Ulusal Ekipten ayrılma süreciyle ilgili olarak ise deneyimli teknik adam şöyle konuştu:
“Milli Grup’ta vazifeye birinci başladığımda ilgi duyulmayan bir ekip vardı. Bu durum giderek değişti ve “Bizim Çocuklar” düzeyine kadar geldi. Sponsorlar arttı. Ancak artık tekrar sponsorlar uzaklaşıyor. Turnuvada uygun gitmediğimiz periyotta ayrılığı olağan karşılarım. Prensipli çalışırım. TFF Lideri’nin devam etme niyeti vardı. Ulusal Grup’ta turnuvanın yarısındaydık ve liderimiz devam etmemi istiyordu. Lakin 1 gün sonra ayrılmak istediğini söyledi. ‘Takdir sizin’ dedim ve ayrıldım.
Bırakıp da gitmedim. Gitmem gerektiğimi de kalmam gerektiğimi de biliyorum. Hollanda maçı sonrası ‘İstifa etmeyi düşünüyor musunuz’ sorusu geldi. Siz tek başına değilsiniz. Bağlı olduğunuz bir kurum var. Gittiğimde alınacak bir sonuçta neden devam edilmedi denilebilir.”
“Valerien Ismael’i suçlamıyorum”
“Beşiktaş’ta hoca kurallar itibariyle gitmek zorunda kaldı. Onun da artıları eksileri vardı. Hocayı suçlamıyorum. Durum tespiti ile eleştirmeyi ayırmak lazım. Elimdeki malzemeyi âlâ kullanmak gerekiyor. Ben konuşmak yerine susmayı istiyorum. Lakin bugün o denli değil. Bu da bizim dersimizdir. Bu da bir yenilenmedir. Aslında konuşmak gerekir. Sizi kimse dinlemese de konuşmak gerekiyor. Tahminen bir karşılığı olur”

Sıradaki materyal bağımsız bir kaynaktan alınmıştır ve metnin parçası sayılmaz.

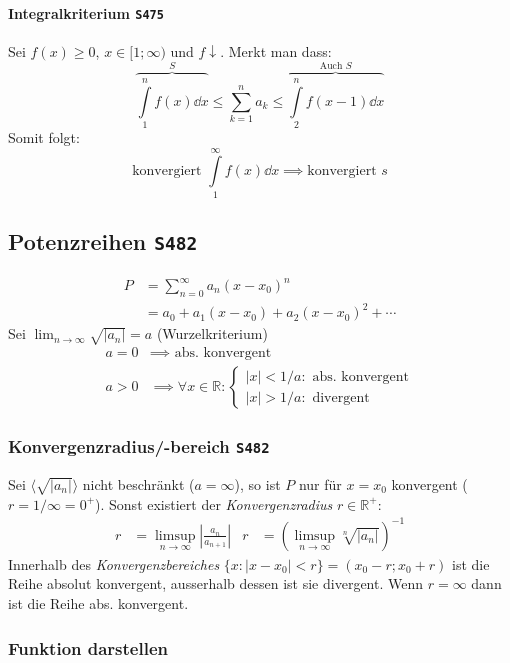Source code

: \documentclass[margin=small, twocolumn]{hsrzf}
\numberwithin{equation}{subsection}
\newcommand{\brpage}[1]{\textcolor{red!70!black}{\small\texttt{S#1}}}
\begin{document}
\paragraph{Integralkriterium \brpage{475}}
Sei \(f(x) \geq 0\), \(x \in [1;\infty)\) und \(f\downarrow\). Merkt man dass:
\[
    \overbrace{\int\limits_1^n f(x) \dd{x}}^{S} 
    \leq \sum_{k=1}^n a_k
    \leq \overbrace{\int\limits_2^n f(x-1) \dd{x}}^{\text{Auch } S}
\]
Somit folgt:
\[
    \text{konvergiert } \int\limits_1^\infty f(x) \dd{x}
    \implies \text{konvergiert } s
\]

\subsection{Potenzreihen \brpage{482}} \label{sec:powerseries}
\begin{align*}
    P &= \sum_{n=0}^\infty a_n (x - x_0)^n \\
      &= a_0 + a_1 (x - x_0) + a_2 (x - x_0)^2 + \cdots
\end{align*}
Sei \(\lim_{n\to\infty} \sqrt{|a_n|} = a \) (Wurzelkriterium)
\begin{align*}
    a = 0 &\implies \text{ abs. konvergent} \\
    a > 0 &\implies
    \forall x \in \mathbb{R}:
    \begin{cases}
        |x| < 1/a: \text{ abs. konvergent} \\
        |x| > 1/a: \text{ divergent}
    \end{cases}
\end{align*}

\subsubsection{Konvergenzradius/-bereich \brpage{482}}
Sei \(\langle \sqrt{|a_n|}\rangle\) nicht beschr\"ankt (\(a = \infty\)), so ist \(P\) nur f\"ur \(x=x_0\) konvergent (\(r = 1/\infty = 0^+\)). Sonst existiert der \emph{Konvergenzradius} \(r \in\mathbb{R}^+\):
\begin{align*}
    r &= \limsup_{n\to\infty} \left| \frac{a_n}{a_{n+1}} \right| &
    r &= \left( \limsup_{n\to\infty} \sqrt[n]{| a_n |} \right)^{-1}
\end{align*}
Innerhalb des \emph{Konvergenzbereiches} \(\{ x : |x - x_0| < r\} = (x_0-r; x_0+r)\) ist die Reihe absolut konvergent, ausserhalb dessen ist sie divergent.
Wenn \(r = \infty\) dann ist die Reihe abs. konvergent.

\subsubsection{Funktion darstellen}
\end{document}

“Trabzonspor’dan asla vazgeçmem”
Beşiktaş’ta yeni periyotta beklentilerinin sorulması üzerine ise Şenol Güneş, “Beşiktaş taraftarının bana gösterdiği sevgiyi hayatım boyunca unutmayacağım. Daha öncesinde hoş işler yaptık. Asıl kıymetli olan samimi bir sevgi yarattık. Biz yalnızca bu yaz devrinde yaylaları gezdim. Onun dışında Trabzon’da ve İstanbul’da sokaklardaydık.
Trabzonluyum, orada büyüdüm. Kızanlar oldu. ‘Stadın ismi değişsin’ diyorlar. İsmi ben koymadım. Trabzonspor’dan asla vazgeçmem ancak Trabzonspor’dan aldığım bedelleri hayata geçiren bir beşerim.

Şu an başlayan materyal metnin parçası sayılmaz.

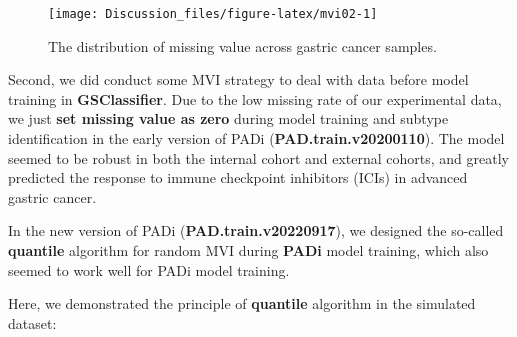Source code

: \documentclass[
  12pt,
]{book}
\begin{document}
\begin{figure}

{\centering \texttt{[image: Discussion\_files/figure-latex/mvi02-1]} 

}

\caption{The distribution of missing value across gastric cancer samples.}\label{fig:mvi02}
\end{figure}

Second, we did conduct some MVI strategy to deal with data before model training in \textbf{GSClassifier}. Due to the low missing rate of our experimental data, we just \textbf{set missing value as zero} during model training and subtype identification in the early version of PADi (\textbf{PAD.train.v20200110}). The model seemed to be robust in both the internal cohort and external cohorts, and greatly predicted the response to immune checkpoint inhibitors (ICIs) in advanced gastric cancer.

In the new version of PADi (\textbf{PAD.train.v20220917}), we designed the so-called \textbf{quantile} algorithm for random MVI during \textbf{PADi} model training, which also seemed to work well for PADi model training.

Here, we demonstrated the principle of \textbf{quantile} algorithm in the simulated dataset:
\end{document}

Trabzonluyum. Benim ismim bana yetiyor. Stadın ismi değişebilir. Oraya örnek olmak için konuldu. İsmi de ben koymadım. Bugün Trabzon ve Beşiktaş’ta yanlışsız pahaları hayata geçirdim.

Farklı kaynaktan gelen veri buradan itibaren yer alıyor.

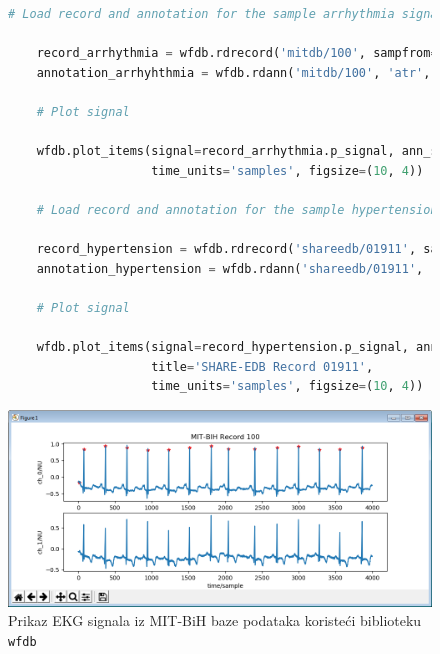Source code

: \documentclass[12pt,a4paper]{article}
\begin{document}
\begin{figure}
\label{wfdb-plot}
\begin{lstlisting}[language=python]
    # Load record and annotation for the sample arrhythmia signal

    record_arrhythmia = wfdb.rdrecord('mitdb/100', sampfrom=0, sampto=4000)
    annotation_arrhyhthmia = wfdb.rdann('mitdb/100', 'atr', sampfrom=0, sampto=4000)

    # Plot signal

    wfdb.plot_items(signal=record_arrhythmia.p_signal, ann_samp=[annotation_arrhyhthmia.sample], title='MIT-BIH Record 100',
                    time_units='samples', figsize=(10, 4))

    # Load record and annotation for the sample hypertension signal

    record_hypertension = wfdb.rdrecord('shareedb/01911', sampfrom=0, sampto=104000)
    annotation_hypertension = wfdb.rdann('shareedb/01911', 'qrs', sampfrom=0, sampto=104000)

    # Plot signal

    wfdb.plot_items(signal=record_hypertension.p_signal, ann_samp=[annotation_hypertension.sample],
                    title='SHARE-EDB Record 01911',
                    time_units='samples', figsize=(10, 4))
\end{lstlisting}
\end{figure}

\begin{figure}[H]
\center
\includegraphics[scale=0.55]{../res/plot-mit.PNG}
\caption{Prikaz EKG signala iz MIT-BiH baze podataka koristeći biblioteku \texttt{wfdb}}
\label{plot-arrhythmia}
\end{figure}
\end{document}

Beşiktaş’a birinci geldiğimde endişem vardı. Sevgi, hürmet, muvaffakiyetler vardı. Bunu kaybeder miyim endişeleri vardı. Fakat geldiğimde çölün suya kavuşması üzere duyguyu hissettim. Çok duygulandım, gururlandım. Bu yalnızca Beşiktaş ve Trabzonspor için değil. Beşiktaş, Fenerbahçe, Galatasaray, Trabzonspor üzere gruplarda futbola ortak paha veren herkese bunlar yapılmalı. Birebir geminin içindeyiz. Herkesin bir kıssası var, onlara kahramanlar arıyorlar. Bunlara sarılacağımıza kini ve nefreti koyuyoruz. Bunun faydası yok. Toplumsal medyada boş konuşmalar oluyor. Yazık günah. Hoş bir şey söyle beşerler ‘Ne kadar hoş bir şey söyledi’ desin” cevabını verdi.